The diffuse radio emission in the high-redshift cluster PSZ2 G091.83+26.11: Total intensity and polarisation analysis with Very Large Array 1–4 GHz observations

¹ Hamburger Sternwarte, Universität Hamburg, Gojenbergsweg 112, 21029 Hamburg, Germany
e-mail: gabriella.di.gennaro@hs.uni-hamburg.de
² Leiden Observatory, Leiden University, PO Box 9513 2300 RA Leiden, The Netherlands
³ SRON Netherlands Institute for Space Research, Sorbonnelaan 2, 3584 CA Utrecht, The Netherlands
⁴ Kavli Institute for the Physics and Mathematics of the Universe, The University of Tokyo, Kashiwa, Chiba, 277-8583 Japan
⁵ Istituto Nazionale di Astrofisica-Istituto di Radioastronomia, Via Gobetti 101, 40129 Bologna, Italy
⁶ Center for Astrophysics, Harvard & Smithsonian, 60 Garden Street, Cambridge, MA, 02138 USA
⁷ Thüringer Landessternwarte, Sternwarte 5, 07778 Tautenburg, Germany
⁸ INAF – Padova Astronomical Observatory, Vicolo dell’Osservatorio 5, 35122 Padova, Italy
⁹ ASTRON, The Netherlands Institute for Radio Astronomy, Postbus 2, 7990 AA Dwingeloo, The Netherlands

Received: 12 January 2023
Accepted: 11 April 2023

Abstract

Context. Diffuse radio emission in galaxy clusters, namely radio halos and radio relics, is usually associated with merger events. Despite the tremendous advances in observations in the last decades, the particle (re-)acceleration and magnetic field amplification mechanisms and the connection with the stage and geometry of the cluster merger are still uncertain.

Aims. In this paper, we present the peculiar case of PSZ2 G091.83+26.11 at z = 0.822. This cluster hosts a megaparsec-scale radio halo and an elongated radio source whose morphology resembles that of a radio relic. However, the location of this diffuse radio source with respect to the intracluster medium (ICM) distribution and to the cluster centre is not consistent with a simple merger scenario.

Methods. We use Karl Jansky Very Large Array data at 1–4 GHz to investigate the spectral and polarisation properties of the diffuse radio emission. We combine these data with previously published data from the Low Frequency Array (LOFAR) in the 120–168 MHz band and from the upgraded Giant Metrewave Radio Telescope (uGMRT) at 250–500 and 550–900 MHz. Finally, we complement the radio data with Chandra X-ray observations in order to compare the thermal and non-thermal emission of the cluster.

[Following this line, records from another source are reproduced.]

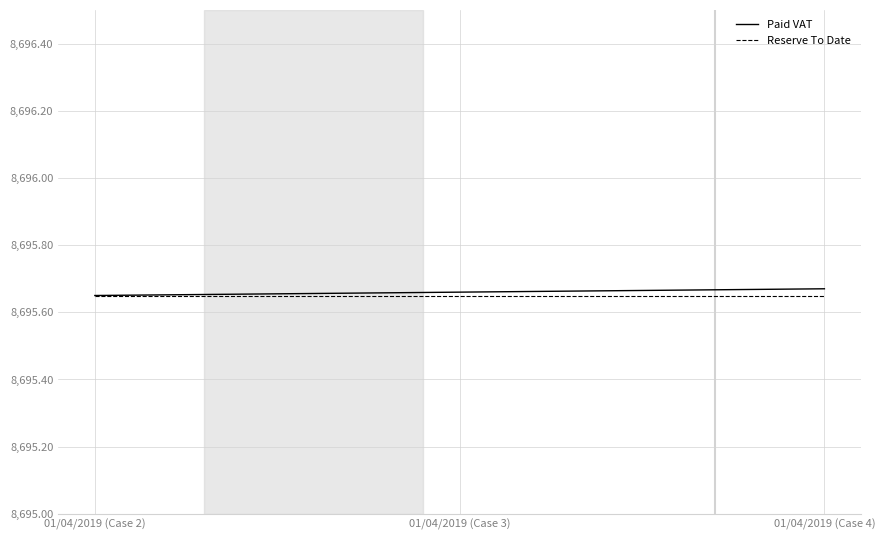

At how many categories does at least one series exceed 8695?

3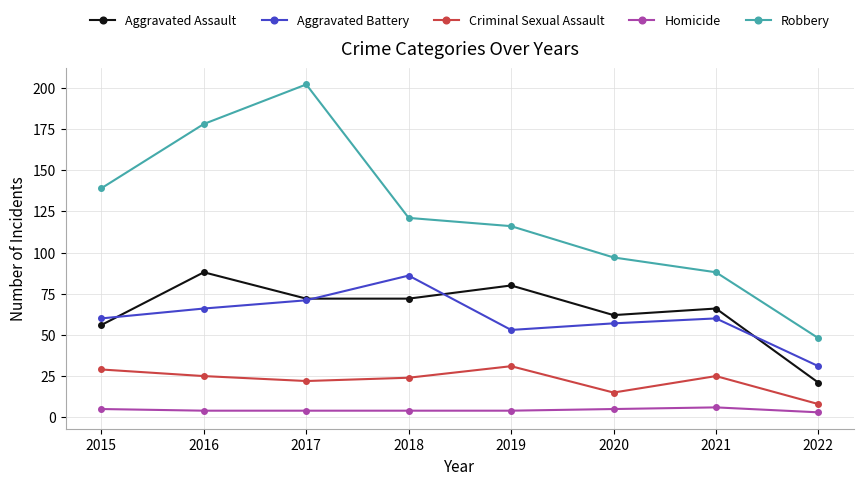

Reading left to right, list all the values displayed in this chart.

Aggravated Assault: 2015=56	2016=88	2017=72	2018=72	2019=80	2020=62	2021=66	2022=21
Aggravated Battery: 2015=60	2016=66	2017=71	2018=86	2019=53	2020=57	2021=60	2022=31
Criminal Sexual Assault: 2015=29	2016=25	2017=22	2018=24	2019=31	2020=15	2021=25	2022=8
Homicide: 2015=5	2016=4	2017=4	2018=4	2019=4	2020=5	2021=6	2022=3
Robbery: 2015=139	2016=178	2017=202	2018=121	2019=116	2020=97	2021=88	2022=48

Results. The elongated radio emission east of the cluster is visible up to 3.0 GHz and has an integrated spectral index of α_144 MHz^3.0 GHz = −1.24 ± 0.03, with a steepening from −0.89 ± 0.03 to −1.39 ± 0.03. These values correspond to Mach numbers ℳ_radio, int = 3.0 ± 0.19 and ℳ_radio, inj = 2.48 ± 0.15. Chandra data revealed a surface brightness discontinuity at the location of the radio source with a compression factor of C = 2.22 −_0.30^+0.39 (i.e. M_Xray = 1.93_−0.32^+0.42). We also found that the source is polarised at GHz frequencies. Using QU-fitting, we estimate an intrinsic polarisation fraction of p₀ ∼ 0.2, a Rotation Measure of ∼50 rad m⁻² (including the Galactic contribution), and an external depolarisation of σ_RM ∼ 60 rad m⁻². The polarisation B-vectors are aligned with the major axis of the source, suggesting magnetic field compression. Hence, we classify this source as a radio relic. Finally, we found a trend consistent with a linear or super-linear correlation between the non-thermal and thermal emission.

Conclusions. We propose an off-axis merger and/or multiple merger events to explain the position and orientation of the relic with the respect to the ICM emission. Given the properties of the radio relic, we speculate that PSZ2 G091.83+26.11 is in a fairly young merger state.